Guadalupe was driving 25 mph when the car suddenly accelerated to 80 mph, and he was unable to apply the brakes.
Lilia sought the depositions of Toyota President Jim Lentz and Chairman Yoshimi Inaba.
Toyota asked to quash the deposition request, arguing that their testimonies were unnecessary for the cause of justice, and that the officers were not involved in the design and manufacture of the 2005 Toyota Camry.
Although the trial court found that Lentz and Inaba were high-ranking officials, it refused to block the depositions.

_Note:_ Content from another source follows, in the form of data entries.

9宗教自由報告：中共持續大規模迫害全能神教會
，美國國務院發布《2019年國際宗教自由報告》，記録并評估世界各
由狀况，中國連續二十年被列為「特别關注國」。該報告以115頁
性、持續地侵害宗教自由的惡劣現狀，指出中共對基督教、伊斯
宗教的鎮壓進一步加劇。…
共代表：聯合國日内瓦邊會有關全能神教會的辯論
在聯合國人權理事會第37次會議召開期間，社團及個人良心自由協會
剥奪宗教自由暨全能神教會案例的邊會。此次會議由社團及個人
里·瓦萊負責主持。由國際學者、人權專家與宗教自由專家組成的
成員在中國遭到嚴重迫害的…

The appeals court reversed the decision and vacated the order, citing the “apex deposition” rule, which shields top officials from this kind of lawsuit.
“Inaba and Lentz had only generalized knowledge of Toyota’s unintended acceleration problems, but had no unique or superior knowledge of or role in designing the subject vehicle or in implementing manufacturing or testing processes,” Judge Henry Saad wrote.